Piraterie: Les ministres du G8 veulent un tribunal international

Actualisé

PiraterieLes ministres du G8 veulent un tribunal international

Les ministres de l'Intérieur du G8 étaient réunis vendredi à Rome pour examiner les moyens de lutter plus efficacement contre la piraterie au large des côtes somaliennes.

Le phénomène, en forte hausse cette année, a conduit les ministres à proposer la création de tribunaux internationaux.

Les Etats impliqués dans les missions navales de protection au large de la Somalie sont confrontés au casse-tête juridique que posent les pirates arrêtés.

»Un accord se précise de plus en plus sur notre proposition d'établir des tribunaux internationaux pour combattre cela», a déclaré le minsitre italien de l'Intérieur et hôte de la réunion, Roberto Maroni.

La France, qui détient une quinzaine de pirates somaliens capturés lors de prises d'otages contre des équipages de bateaux français, a souligné qu'il convenait de s'attaquer aux racines locales du problème.

»Les pirates sont seulement d'anciens pêcheurs mais leurs maîtres sont des gens qui sont parfois des acteurs importants de la vie économique de pays voisins. Nous voulons coopérer pour arrêter les vrais cerveaux et leurs intermédiaires», a déclaré la ministre française de l'Intérieur, Michèle Alliot-Marie.

Réseaux de trafic de stupéfiants

Les ministres se sont également penchés sur les réseaux internationaux de trafic de stupéfiants. «La criminalité devient de plus en plus internationale, ce qui rend nécessaire une réponse internationale pour protéger nos citoyens», a dit Michèle Alliot- Marie.

Diverses drogues transitent désormais par l'Afrique pour entrer en Europe, en particulier la cocaïne venant d'Amérique latine, que les cartels acheminent via l'Afrique de l'ouest.

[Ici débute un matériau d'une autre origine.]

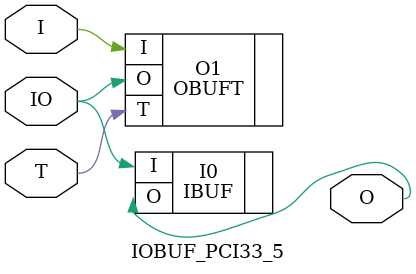
<source format=v>


`timescale  1 ps / 1 ps


module IOBUF_PCI33_5 (O, IO, I, T);

    output O;

    inout  IO;

    input  I, T;

        OBUFT #(.IOSTANDARD("PCI33_5") ) O1 (.O(IO), .I(I), .T(T)); 
	IBUF #(.IOSTANDARD("PCI33_5"))  I0 (.O(O), .I(IO));
        

endmodule



</source>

Paris a appelé les autres membres du G8 à renforcer leur aide financière ou à la formation des policiers et juges afin d'aider les Etats africains concernés. L'Union européenne a déjà approuvé des mesures similaires.

»Pour ces Etats africains, le phénomène a des conséquences dramatiques. Les drogues créent de la corruption, de la mauvaise gouvernance et des régions où le terrorisme peut prospérer», a ajouté Michèle Alliot-Marie.